By The Daily News Staff
& The Associated Press
This year's Black Friday shoppers were split into two distinct groups: those who wanted to fall into a turkey-induced slumber and those who'd rather shop instead.
Local shoppers take advantage of Thanksgiving evening deals at Kmart in Iron Mountain on Thursday. Similar lines were seen throughout the Iron Mountain-Kingsford area this morning as local residents scooped up Black Friday bargains.
Stores typically open in the wee hours of the morning on the day after Thanksgiving that's named Black Friday because it's traditionally when retailers turn a profit for the year.
But after testing how shoppers would respond to earlier hours last year, some stores this year opened as early as Thanksgiving evening.
That led shoppers on a mission to find the best Black Friday deals to ask a difficult question: Deal with the crowds now or later?
Many area shoppers chose to shop sooner.
Local residents flocked Kmart, Walmart, and Walgreens in Iron Mountain, and Shopko in Kingsford on Thanksgiving for bargains on TVs, electronics and other Christmas gifts.
And they were at it again early this morning, with crowds at local retail centers in Iron Mountain-Kingsford before 6 a.m.
Local law enforcement officials from the Iron Mountain Police Department, Kingsford Public Safety Department, and Michigan State Police Iron Mountain post reported no problems with shoppers or traffic.
"So far, so good," said officials this morning.
According to an International Council of Shopping Centers-Goldman Sachs survey of 1,000 consumers conducted this month, about 17 percent planned to shop at stores that opened on Thanksgiving, up from 16 percent last year when retailers were testing the earlier hours. Meanwhile, 33 percent intended to shop on Black Friday, down one percentage point from last year. Overall, it's estimated that sales on Black Friday will be up 3.8 percent to $11.4 billion this year.
The earlier hours are an effort by stores to make shopping as convenient as possible for Americans, who they fear won't spend freely during the two-month holiday season in November and December because of economic uncertainty. Many shoppers are worried about high unemployment and a package of tax increases and spending cuts known as the "fiscal cliff" that will take effect in January unless Congress passes a budget deal by then.
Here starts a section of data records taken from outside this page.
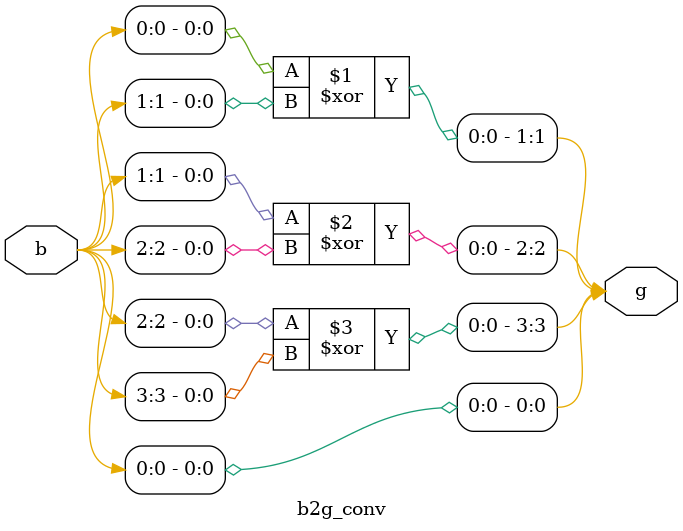
<source format=v>
`timescale 1ns / 1ps
module b2g_conv(b,g);
    input [0:3] b;
    output [0:3] g;
    
    assign g[0] = b[0];
    assign g[1] = b[0]^b[1];
    assign g[2] = b[1]^b[2];
    assign g[3] = b[2]^b[3];  
      
endmodule


</source>
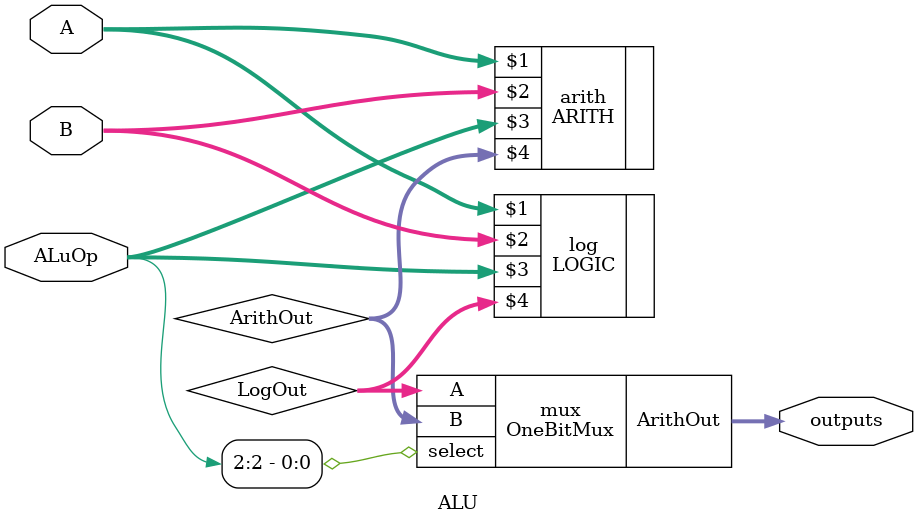
<source format=v>
module OneBitMux(
                        input  [31:0] A,
                        input  [31:0] B,
                        input   select,
                        output [31:0] ArithOut);
  
  assign ArithOut = (select == 1'b1)? A : B;
endmodule

module ALU( 
           input  [31:0] A,
           input  [31:0] B,
           input  [3:0] ALuOp,
           output [31:0] outputs);
  
  wire [31:0] LogOut;
  wire [31:0] ArithOut;

  ARITH arith(A, B, ALuOp, ArithOut);
  LOGIC log(A, B, ALuOp, LogOut);

  OneBitMux mux(LogOut, ArithOut, ALuOp[2], outputs);
endmodule

</source>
At the same time, Americans have grown more comfortable shopping on websites that offer cheap prices and the convenience of being able to buy something from smartphones, laptops and tablet computers from just about anywhere.
That's put added pressure on brick-and-mortar stores, which can make up to 40 percent of their annual revenue during the holiday shopping season, to give consumers a compelling reason to leave their homes. That's becoming more difficult: the National Retail Federation, an industry trade group, estimates that overall sales in November and December will rise 4.1 percent this year to $586.1 billion, or about flat with last year's growth. But the online part of that is expected to rise 15 percent to $68.4 billion, according to Forrester Research.
As a result, brick-and-mortar retailers have been trying everything they can to lure consumers into stores. Some stores tested the earlier hours last year, but this year more retailers opened their doors late on Thanksgiving or at midnight on Black Friday. In addition to expanding their hours, many also are offering free layaways and shipping, matching the cheaper prices of online rivals and updating their mobile shopping apps with more information.
"Every retailer wants to beat everyone else," said C. Britt Beemer, chairman of America's Research Group, a research firm based in Charleston, S.C. "Shoppers love it."